EXTRACT:
= = = = =

Statutes Considered: Municipal Freedom of Information and Protection of Privacy Act , R.S.O. 1990, c. M.56 , as amended, sections 10(1)(b) and 10(1)(c).

Orders and Investigation Reports Considered: Order MO-1914 and Interim Order MO-1996-I.

OVERVIEW:

[1] The Mississippi Valley Conservation Authority (the MVCA) received a request under the Municipal Freedom of Information and Protection of Privacy Act  (the Act ) for access to the following:

[A]ny and all documentation in any format whatsoever concerning the project by [named company] and/or [named company] to create a headpond and dam at Almonte Ontario to increase power generation. This request includes but is not limited to any memos, correspondence, studies, or environmental impact documentation concerning this project and created by any party including the conservation authority.

[2] The MVCA located records responsive to the request and identified a party that could be affected by disclosure of the records (the affected party). The MVCA notified the affected party and obtained its views on disclosure. The affected party did not consent to disclosure of the records.

[3] The MVCA then issued a decision granting access to complete copies of some of the responsive records. The MVCA denied access to two records in their entirety: a draft environmental report on the proposed expansion and redevelopment of an existing hydroelectric facility (the draft report); and a letter from the affected party to the MVCA responding to the MVCA’s comments on the draft report. The MVCA relied on the mandatory exemption in section 10(1) (third party information) to deny access to the draft report and the letter.

[4] The appellant appealed the MVCA’s decision to this office.

[5] During mediation, the appellant advised that additional records ought to exist, including correspondence between the affected party, the MVCA and the Algonquins of Ontario. The MVCA was advised by the mediator that the appellant had raised the issue of reasonable search, and in response, the MVCA conducted a second search for responsive records. The MVCA confirmed that no additional responsive records exist, and it also advised that one of the withheld records contains the documents and correspondence referred to by the appellant. As a result, the appellant withdrew the adequacy of the search as an issue in this appeal.

[6] Mediation did not resolve the issues in this appeal, and it was moved to the adjudication stage of the appeal process where an adjudicator conducts a written inquiry under the Act .

[7] During my inquiry, I sought and received representations from the MVCA, the affected party and the appellant, and shared these in accordance with section 7 of this office’s Code of Procedure and Practice Direction Number 7.

[8] In this order, I find that the records are not exempt under section 10(1) (b) or (c) of the Act , and I order them disclosed.

RECORDS:

[9] The two records at issue are the draft environmental report, and a letter from the affected party to the MVCA regarding the draft report.

= = = = =

GIVEN MATERIAL:

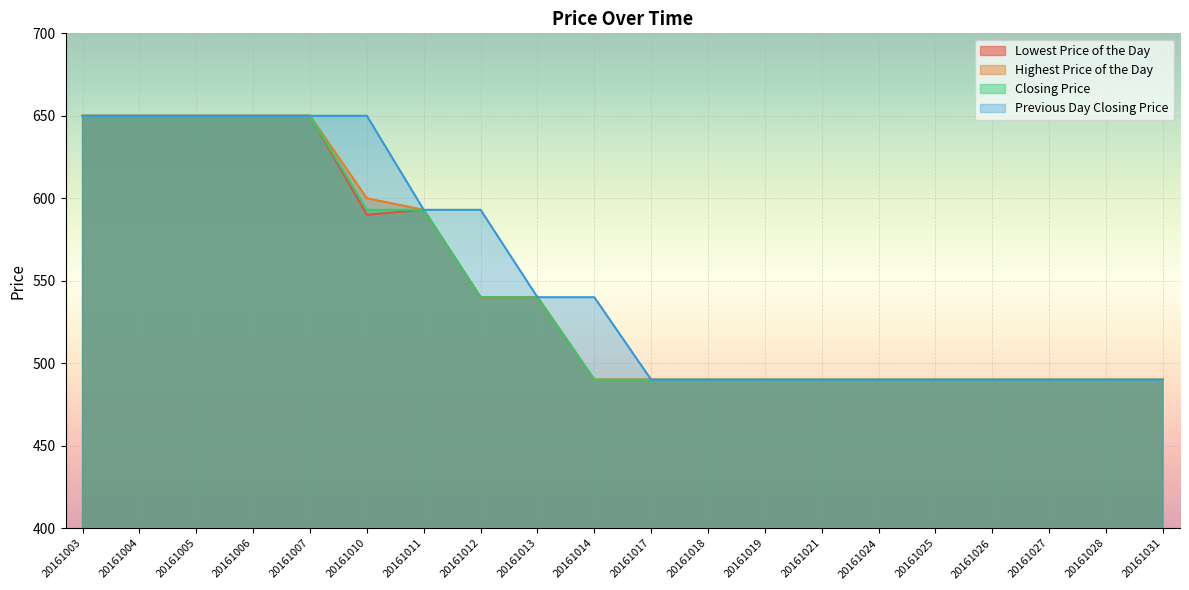

Which series has the largest range (max minus min)?

Lowest Price of the Day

= = = = =

QUESTIONS:
1. List each type of document that the access request in the order excerpt names as included.
2. Decide whether each statement agrees with the order excerpt. Answer yes or no, and quote the deciding words.
(a) The affected party consented to disclosure of the records.
(b) The MVCA carried out a second search for responsive records.
(c) The adjudicator found the records exempt under section 10(1) (b) or (c).
3. Rewrite the paragraph of the order excerpt that begins "During mediation, the appellant advised" as a short list that keeps its main facts.

RESPONSES BY ITEM NUMBER:
1.
- memos
- correspondence
- studies
- environmental impact documentation

2.
(a) No: "The affected party did not consent to disclosure of the records."
(b) Yes: "the MVCA conducted a second search for responsive records."
(c) No: "I find that the records are not exempt under section 10(1) (b) or (c)"

3.
- During mediation, the appellant said more records should exist, including correspondence between the affected party, the MVCA and the Algonquins of Ontario.
- After the mediator told the MVCA that reasonable search was at issue, the MVCA searched a second time.
- The MVCA confirmed that no additional responsive records exist.
- The MVCA said one of the withheld records contains the documents and correspondence the appellant mentioned.
- The appellant then withdrew the adequacy of the search as an issue.